_What is required_
Please give the entries below again exactly, omitting every picture.

Camera settings data
=== Begin Enclosure ===
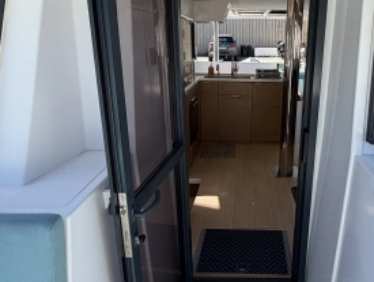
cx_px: 252
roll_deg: -1.4
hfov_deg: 61.7
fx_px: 303
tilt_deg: -16.7
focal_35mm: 28
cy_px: 123
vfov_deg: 49.7
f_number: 2.2
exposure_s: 1/510
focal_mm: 2.22
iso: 40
=== End Enclosure ===
_Problem solution_
cx_px: 252
roll_deg: -1.4
hfov_deg: 61.7
fx_px: 303
tilt_deg: -16.7
focal_35mm: 28
cy_px: 123
vfov_deg: 49.7
f_number: 2.2
exposure_s: 1/510
focal_mm: 2.22
iso: 40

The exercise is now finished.